== THE DATA ==
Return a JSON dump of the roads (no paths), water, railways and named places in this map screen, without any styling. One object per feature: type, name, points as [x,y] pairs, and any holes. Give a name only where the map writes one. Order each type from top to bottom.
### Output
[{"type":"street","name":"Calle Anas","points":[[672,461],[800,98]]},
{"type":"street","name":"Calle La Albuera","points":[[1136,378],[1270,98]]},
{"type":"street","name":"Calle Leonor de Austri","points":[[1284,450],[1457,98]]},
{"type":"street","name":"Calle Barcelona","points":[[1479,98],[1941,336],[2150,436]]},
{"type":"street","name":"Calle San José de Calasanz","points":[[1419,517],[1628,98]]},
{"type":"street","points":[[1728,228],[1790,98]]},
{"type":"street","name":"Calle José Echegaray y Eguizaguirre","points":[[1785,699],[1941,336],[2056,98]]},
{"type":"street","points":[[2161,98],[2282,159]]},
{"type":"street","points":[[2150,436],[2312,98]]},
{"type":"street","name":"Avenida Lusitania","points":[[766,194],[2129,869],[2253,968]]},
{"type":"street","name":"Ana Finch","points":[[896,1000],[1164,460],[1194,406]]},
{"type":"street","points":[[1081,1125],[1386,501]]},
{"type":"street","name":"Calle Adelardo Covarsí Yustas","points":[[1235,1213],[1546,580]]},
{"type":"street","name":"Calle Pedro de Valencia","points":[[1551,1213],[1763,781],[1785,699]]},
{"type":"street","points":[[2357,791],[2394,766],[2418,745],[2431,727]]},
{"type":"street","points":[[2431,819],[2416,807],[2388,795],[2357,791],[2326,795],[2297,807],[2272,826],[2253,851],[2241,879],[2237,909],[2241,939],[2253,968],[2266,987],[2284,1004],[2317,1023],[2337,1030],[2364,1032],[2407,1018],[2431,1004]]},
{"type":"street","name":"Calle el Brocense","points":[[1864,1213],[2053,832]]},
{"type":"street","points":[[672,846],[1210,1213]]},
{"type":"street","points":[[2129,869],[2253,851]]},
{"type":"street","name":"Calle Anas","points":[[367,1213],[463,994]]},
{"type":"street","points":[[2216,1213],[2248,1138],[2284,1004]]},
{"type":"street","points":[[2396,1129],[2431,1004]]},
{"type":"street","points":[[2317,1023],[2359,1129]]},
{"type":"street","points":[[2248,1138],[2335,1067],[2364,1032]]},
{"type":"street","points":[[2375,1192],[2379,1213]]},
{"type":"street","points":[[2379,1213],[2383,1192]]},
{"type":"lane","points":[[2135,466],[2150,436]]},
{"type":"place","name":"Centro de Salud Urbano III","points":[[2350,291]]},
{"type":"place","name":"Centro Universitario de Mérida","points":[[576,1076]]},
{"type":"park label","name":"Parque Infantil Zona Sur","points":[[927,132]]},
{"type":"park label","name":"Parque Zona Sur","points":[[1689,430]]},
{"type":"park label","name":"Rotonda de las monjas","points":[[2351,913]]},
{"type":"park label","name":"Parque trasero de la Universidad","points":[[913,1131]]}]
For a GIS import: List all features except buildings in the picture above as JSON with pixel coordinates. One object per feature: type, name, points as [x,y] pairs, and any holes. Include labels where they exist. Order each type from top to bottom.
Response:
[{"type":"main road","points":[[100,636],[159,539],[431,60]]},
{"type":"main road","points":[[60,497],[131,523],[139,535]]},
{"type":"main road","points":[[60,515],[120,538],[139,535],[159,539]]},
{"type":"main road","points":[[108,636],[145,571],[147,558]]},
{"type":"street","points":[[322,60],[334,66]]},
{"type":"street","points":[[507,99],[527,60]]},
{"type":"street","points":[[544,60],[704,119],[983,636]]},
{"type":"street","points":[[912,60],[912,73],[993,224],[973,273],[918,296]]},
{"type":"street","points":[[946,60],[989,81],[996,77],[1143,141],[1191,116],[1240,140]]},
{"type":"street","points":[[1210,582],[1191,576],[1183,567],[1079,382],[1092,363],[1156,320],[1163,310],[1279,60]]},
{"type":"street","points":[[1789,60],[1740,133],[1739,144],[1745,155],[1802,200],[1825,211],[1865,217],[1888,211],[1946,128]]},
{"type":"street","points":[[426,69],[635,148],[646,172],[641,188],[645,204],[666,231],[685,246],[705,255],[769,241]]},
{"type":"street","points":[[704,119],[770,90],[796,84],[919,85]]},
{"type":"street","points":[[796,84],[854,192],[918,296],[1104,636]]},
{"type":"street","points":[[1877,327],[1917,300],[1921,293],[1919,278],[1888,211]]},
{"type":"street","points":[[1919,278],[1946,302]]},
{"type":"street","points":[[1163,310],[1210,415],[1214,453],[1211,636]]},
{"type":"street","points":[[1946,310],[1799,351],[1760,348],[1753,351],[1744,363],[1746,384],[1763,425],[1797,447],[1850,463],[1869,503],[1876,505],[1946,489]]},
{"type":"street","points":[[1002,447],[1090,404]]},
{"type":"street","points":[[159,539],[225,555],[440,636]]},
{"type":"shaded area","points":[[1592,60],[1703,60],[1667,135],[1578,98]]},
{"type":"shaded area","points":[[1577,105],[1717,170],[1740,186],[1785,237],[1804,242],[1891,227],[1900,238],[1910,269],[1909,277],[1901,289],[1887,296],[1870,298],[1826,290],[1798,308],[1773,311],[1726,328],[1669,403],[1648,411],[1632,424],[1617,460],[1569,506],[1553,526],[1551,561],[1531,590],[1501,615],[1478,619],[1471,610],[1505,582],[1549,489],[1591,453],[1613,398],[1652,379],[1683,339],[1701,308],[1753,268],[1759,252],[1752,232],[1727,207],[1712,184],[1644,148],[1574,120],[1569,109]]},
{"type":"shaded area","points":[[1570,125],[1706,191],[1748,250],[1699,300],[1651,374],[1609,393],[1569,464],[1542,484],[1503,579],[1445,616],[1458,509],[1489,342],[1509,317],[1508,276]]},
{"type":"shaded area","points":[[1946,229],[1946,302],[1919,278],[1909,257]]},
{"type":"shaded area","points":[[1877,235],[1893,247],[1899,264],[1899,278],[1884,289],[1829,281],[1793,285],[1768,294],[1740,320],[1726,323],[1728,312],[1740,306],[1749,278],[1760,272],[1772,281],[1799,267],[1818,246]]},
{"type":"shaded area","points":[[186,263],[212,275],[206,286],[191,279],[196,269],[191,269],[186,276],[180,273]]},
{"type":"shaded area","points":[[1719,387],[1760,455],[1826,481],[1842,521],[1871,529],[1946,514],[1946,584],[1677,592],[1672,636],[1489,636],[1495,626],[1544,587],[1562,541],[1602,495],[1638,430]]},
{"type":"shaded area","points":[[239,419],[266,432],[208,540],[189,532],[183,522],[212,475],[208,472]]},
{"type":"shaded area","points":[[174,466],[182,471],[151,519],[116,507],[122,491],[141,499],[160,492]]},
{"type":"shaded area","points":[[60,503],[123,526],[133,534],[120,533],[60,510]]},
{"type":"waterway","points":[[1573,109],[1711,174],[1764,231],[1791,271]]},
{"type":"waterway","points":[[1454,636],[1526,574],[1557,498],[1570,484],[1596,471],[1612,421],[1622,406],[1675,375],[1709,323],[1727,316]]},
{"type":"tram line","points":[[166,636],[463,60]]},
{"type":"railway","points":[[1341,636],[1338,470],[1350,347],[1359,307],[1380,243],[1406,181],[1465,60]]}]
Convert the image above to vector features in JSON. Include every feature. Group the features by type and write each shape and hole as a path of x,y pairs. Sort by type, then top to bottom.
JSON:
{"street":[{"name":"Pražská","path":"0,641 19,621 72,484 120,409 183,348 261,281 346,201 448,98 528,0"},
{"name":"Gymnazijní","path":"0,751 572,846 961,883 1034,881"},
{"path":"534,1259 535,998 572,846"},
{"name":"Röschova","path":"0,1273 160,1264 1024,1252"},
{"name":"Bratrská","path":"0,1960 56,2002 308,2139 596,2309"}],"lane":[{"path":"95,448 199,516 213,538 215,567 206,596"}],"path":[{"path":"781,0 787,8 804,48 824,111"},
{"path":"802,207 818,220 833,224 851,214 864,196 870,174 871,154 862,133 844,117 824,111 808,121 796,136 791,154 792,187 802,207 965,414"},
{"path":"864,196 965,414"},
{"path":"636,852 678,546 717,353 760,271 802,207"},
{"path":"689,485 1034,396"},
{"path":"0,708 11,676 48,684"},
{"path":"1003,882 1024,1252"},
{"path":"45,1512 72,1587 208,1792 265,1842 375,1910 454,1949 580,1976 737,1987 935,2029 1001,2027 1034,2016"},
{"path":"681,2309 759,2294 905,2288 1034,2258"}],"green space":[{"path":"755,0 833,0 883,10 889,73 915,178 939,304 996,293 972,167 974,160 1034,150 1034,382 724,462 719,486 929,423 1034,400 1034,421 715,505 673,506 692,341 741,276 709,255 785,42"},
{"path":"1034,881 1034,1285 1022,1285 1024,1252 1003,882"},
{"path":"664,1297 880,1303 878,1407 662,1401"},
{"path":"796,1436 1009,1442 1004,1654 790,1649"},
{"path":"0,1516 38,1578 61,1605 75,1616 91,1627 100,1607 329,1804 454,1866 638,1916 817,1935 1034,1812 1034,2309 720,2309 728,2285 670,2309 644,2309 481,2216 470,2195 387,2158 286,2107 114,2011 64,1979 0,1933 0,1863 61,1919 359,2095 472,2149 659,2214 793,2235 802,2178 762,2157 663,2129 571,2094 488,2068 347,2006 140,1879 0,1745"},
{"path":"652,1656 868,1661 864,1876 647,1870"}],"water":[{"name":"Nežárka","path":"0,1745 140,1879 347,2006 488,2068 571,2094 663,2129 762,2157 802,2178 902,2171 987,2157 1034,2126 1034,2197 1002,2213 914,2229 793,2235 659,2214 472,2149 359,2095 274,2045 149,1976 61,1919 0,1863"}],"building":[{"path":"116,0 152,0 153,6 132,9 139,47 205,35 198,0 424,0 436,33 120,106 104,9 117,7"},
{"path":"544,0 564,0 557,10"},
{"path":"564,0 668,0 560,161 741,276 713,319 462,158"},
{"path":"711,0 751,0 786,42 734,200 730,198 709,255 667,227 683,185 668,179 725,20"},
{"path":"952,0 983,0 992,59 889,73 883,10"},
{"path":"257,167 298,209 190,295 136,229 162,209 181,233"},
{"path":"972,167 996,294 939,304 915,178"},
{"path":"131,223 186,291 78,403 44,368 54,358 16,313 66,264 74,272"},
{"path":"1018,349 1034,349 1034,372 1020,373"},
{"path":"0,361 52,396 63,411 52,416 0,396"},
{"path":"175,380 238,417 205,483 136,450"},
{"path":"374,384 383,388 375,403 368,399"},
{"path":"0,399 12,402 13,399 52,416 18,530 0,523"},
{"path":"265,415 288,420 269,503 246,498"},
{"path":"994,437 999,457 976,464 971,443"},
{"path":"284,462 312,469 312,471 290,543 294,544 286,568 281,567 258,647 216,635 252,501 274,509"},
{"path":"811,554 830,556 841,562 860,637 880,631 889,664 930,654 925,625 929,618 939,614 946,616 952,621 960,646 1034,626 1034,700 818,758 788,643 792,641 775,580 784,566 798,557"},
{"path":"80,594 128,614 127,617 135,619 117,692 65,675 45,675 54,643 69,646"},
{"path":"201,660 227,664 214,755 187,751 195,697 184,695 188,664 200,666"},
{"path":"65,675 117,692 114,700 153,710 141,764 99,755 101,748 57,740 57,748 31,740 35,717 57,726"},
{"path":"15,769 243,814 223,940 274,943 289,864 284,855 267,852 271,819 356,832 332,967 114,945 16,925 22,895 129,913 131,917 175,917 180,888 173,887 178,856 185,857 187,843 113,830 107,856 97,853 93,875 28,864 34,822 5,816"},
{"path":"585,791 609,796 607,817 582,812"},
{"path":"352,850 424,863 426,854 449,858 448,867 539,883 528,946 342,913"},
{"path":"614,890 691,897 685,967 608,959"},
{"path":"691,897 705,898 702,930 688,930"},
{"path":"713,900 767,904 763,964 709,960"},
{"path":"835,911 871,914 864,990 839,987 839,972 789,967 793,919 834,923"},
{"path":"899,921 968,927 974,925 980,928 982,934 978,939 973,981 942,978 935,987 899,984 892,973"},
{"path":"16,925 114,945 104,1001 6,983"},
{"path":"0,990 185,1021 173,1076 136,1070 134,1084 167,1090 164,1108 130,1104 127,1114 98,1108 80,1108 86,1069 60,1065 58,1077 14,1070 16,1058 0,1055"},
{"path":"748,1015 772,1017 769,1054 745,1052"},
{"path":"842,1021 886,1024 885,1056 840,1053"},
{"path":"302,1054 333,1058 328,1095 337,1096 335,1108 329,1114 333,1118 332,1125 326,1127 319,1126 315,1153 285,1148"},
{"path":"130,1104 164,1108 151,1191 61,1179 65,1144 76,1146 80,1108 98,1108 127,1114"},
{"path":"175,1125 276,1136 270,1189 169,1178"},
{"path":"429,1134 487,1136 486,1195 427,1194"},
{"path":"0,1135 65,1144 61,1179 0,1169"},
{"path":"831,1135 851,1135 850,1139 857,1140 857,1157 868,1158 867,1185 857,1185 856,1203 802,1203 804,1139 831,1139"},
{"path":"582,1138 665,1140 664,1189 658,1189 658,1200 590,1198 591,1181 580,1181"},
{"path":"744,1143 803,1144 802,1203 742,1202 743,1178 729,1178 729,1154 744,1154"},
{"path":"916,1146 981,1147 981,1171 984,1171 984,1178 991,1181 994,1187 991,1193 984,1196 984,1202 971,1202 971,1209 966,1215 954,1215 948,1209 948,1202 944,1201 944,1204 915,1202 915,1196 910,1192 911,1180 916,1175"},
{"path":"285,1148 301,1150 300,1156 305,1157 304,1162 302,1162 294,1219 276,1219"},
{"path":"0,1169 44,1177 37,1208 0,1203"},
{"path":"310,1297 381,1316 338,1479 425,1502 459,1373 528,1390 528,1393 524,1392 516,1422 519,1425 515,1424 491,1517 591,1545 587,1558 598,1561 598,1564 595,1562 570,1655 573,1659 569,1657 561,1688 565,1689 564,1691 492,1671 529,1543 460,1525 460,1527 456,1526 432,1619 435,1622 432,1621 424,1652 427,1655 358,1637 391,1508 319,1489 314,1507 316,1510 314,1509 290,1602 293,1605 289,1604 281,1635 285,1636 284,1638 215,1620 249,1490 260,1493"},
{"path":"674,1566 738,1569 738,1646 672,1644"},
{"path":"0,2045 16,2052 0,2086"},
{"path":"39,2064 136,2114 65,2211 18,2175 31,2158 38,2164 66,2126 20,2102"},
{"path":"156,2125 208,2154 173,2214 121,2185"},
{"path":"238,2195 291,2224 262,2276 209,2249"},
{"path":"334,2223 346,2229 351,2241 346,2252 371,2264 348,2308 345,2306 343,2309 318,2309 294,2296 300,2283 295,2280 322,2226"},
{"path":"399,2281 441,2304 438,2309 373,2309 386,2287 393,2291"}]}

== WORK TASK ==
Your answer should be each line of the data that contains the word "Include", copied as it stands.

== SOLUTION FOR THIS TASK ==
For a GIS import: List all features except buildings in the picture above as JSON with pixel coordinates. One object per feature: type, name, points as [x,y] pairs, and any holes. Include labels where they exist. Order each type from top to bottom.
Convert the image above to vector features in JSON. Include every feature. Group the features by type and write each shape and hole as a path of x,y pairs. Sort by type, then top to bottom.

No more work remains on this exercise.